By Ric Rhinehart, Executive Director, Specialty Coffee Association of America
Trade associations have a long and storied history in the world. The first trade associations were organized as guilds dating back to the Middle Ages. These groups organized to promote the interests of their members—ranging from craftsmen to students—and largely replaced the religious fraternities that organized craftsmen from Roman times. The term “guild” is a reference to the common fund of gold they maintained for their activities. Since these times, groups have formed all over the world to promote or protect the interests of their stakeholders in fields ranging from astrophysics (The National Astronomy and Astrophysics Association) to zoo keepers (American Association of Zoo Keepers).

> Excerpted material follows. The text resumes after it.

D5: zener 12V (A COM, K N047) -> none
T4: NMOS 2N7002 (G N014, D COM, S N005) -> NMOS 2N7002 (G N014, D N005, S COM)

The US has been particularly prolific, with some 90,000 legally incorporated non-profit trade associations operating in 2011. Why do we like the trade association model so much? What does a trade association do that businesses cannot do for themselves? How can we realize the benefits of an association? What will our association do for us now and in the future?
The most basic driver for the trade association is that together we can accomplish what cannot be done single-handedly. By uniting our resources, we can leverage them in many different arenas in ways that no single company can. To that end, trade associations have traditionally engaged in lobbying and guiding governmental regulation of their industries; in developing standards and best practices; in providing education and professional development for those employed in their industry; in promoting the products of their industry to the public; and in acting as a watchdog for negative impressions of their industries.

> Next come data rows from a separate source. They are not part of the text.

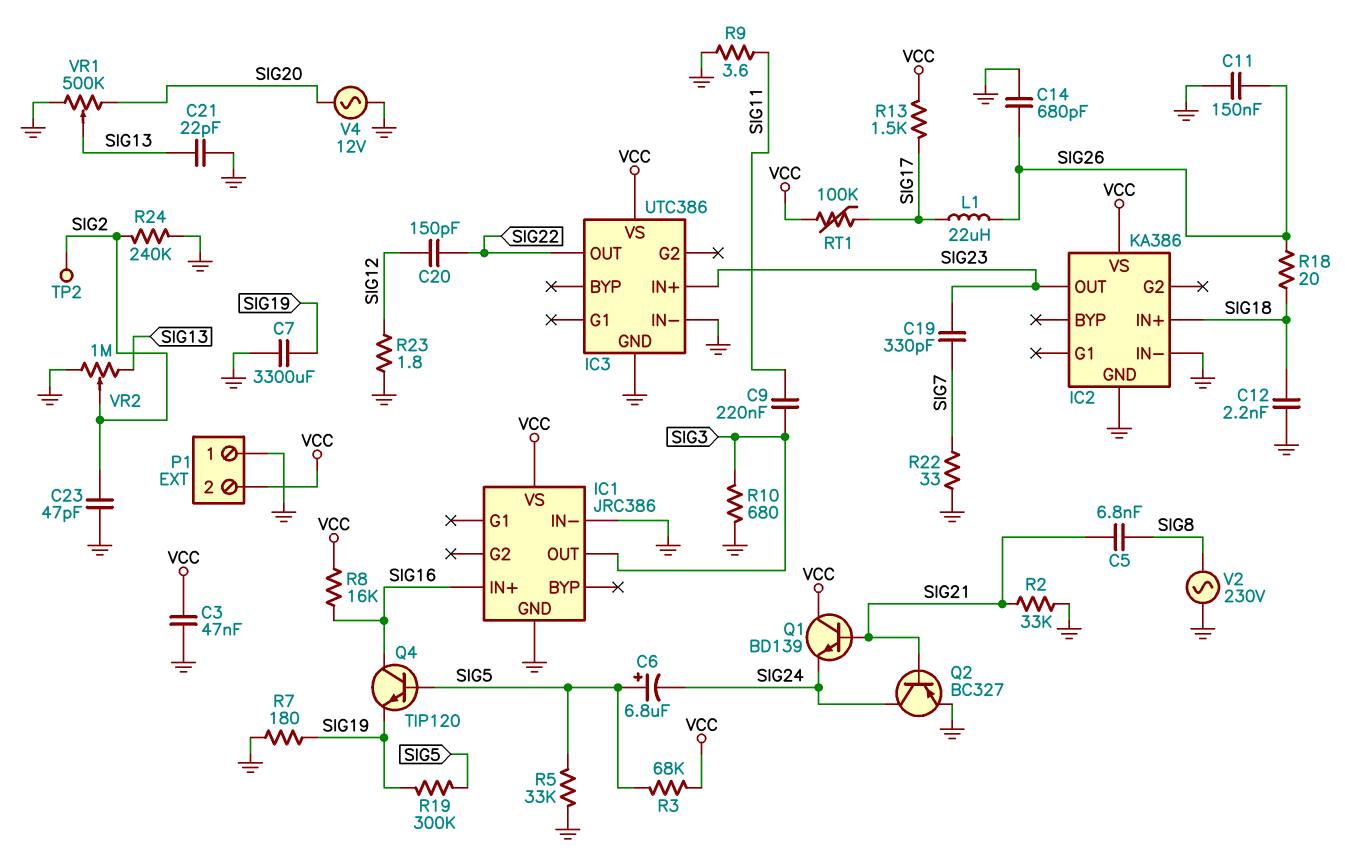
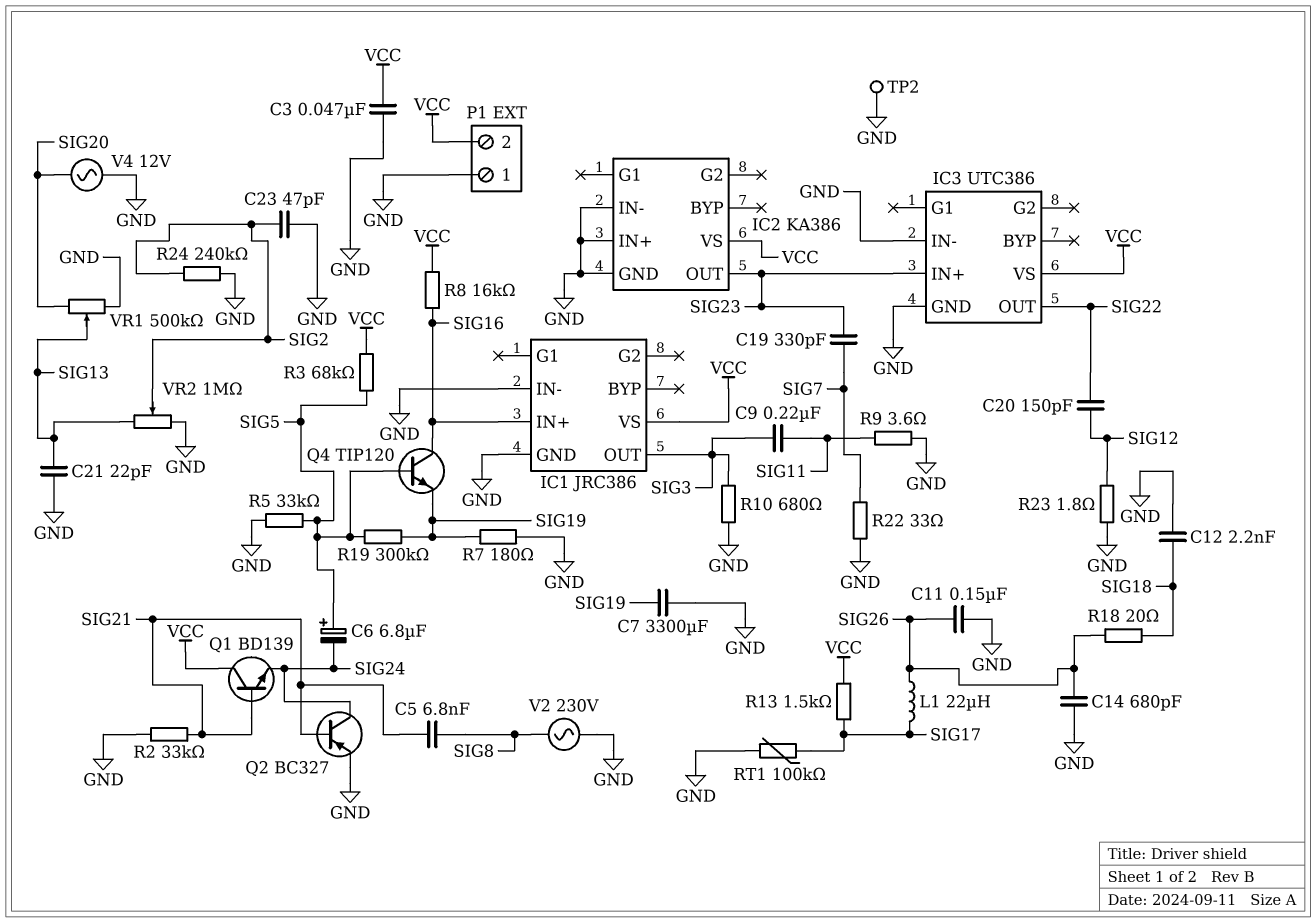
IC2 pin IN+: SIG18 -> GND
RT1: 100k (SIG17, VCC) -> 100k (GND, SIG17)
TP2: test point (SIG2) -> test point (GND)

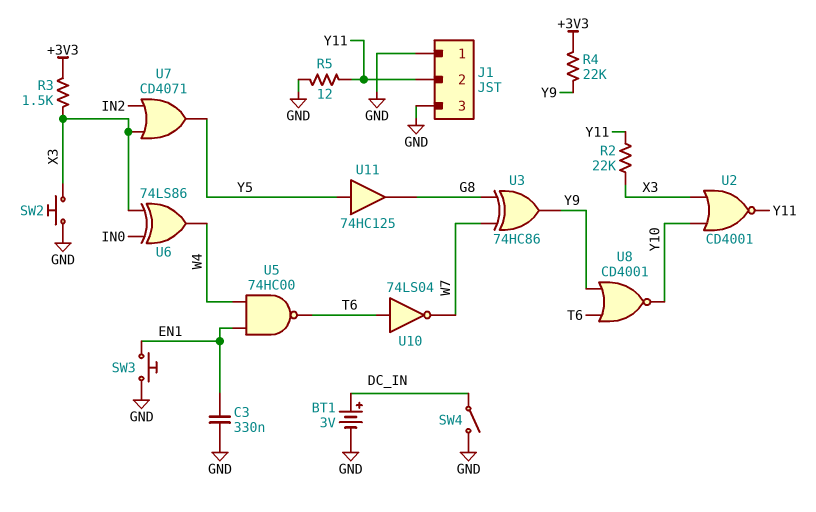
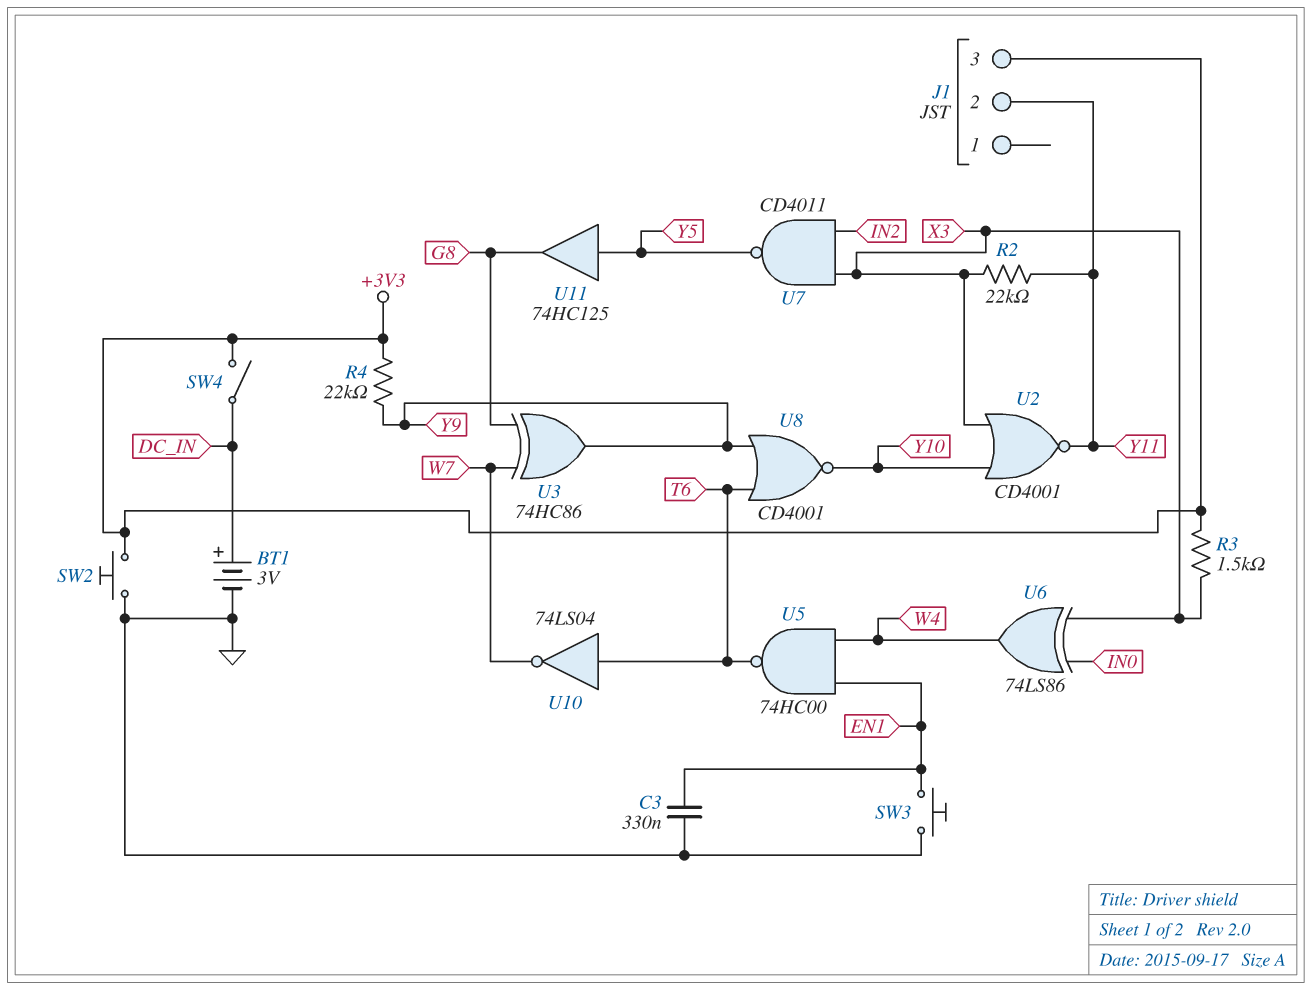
J1 pin 1: GND -> none
J1 pin 3: GND -> +3V3
R5: 12 (GND, Y11) -> none
SW2: button (GND, X3) -> button (+3V3, GND)
SW4: switch (DC_IN, GND) -> switch (+3V3, DC_IN)
U7: OR CD4071 (in IN2, in X3, out Y5) -> NAND CD4011 (in IN2, in X3, out Y5)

For coffee in the US, the regulatory and governmental affairs functions by a trade association have long been the purview of the National Coffee Association. The NCA has done yeoman’s work over the last century to minimize trade barriers, keep the regulatory climate for coffee positive, and to keep the bureaucracy that tends to grow around the import and production of food and beverages in check. Similar efforts have been undertaken by other nationally based trade associations in other countries, with the European Coffee Federation, the German Coffee Association, the All Japan Coffee Association, and the Canadian Coffee and Tea Association all actively pursuing their national interests in coffee. The SCAA has played a supporting role whenever needed to support NCA’s efforts in this arena, adding its voice and the voices of its members where and when it could benefit the industry, at both national and state levels.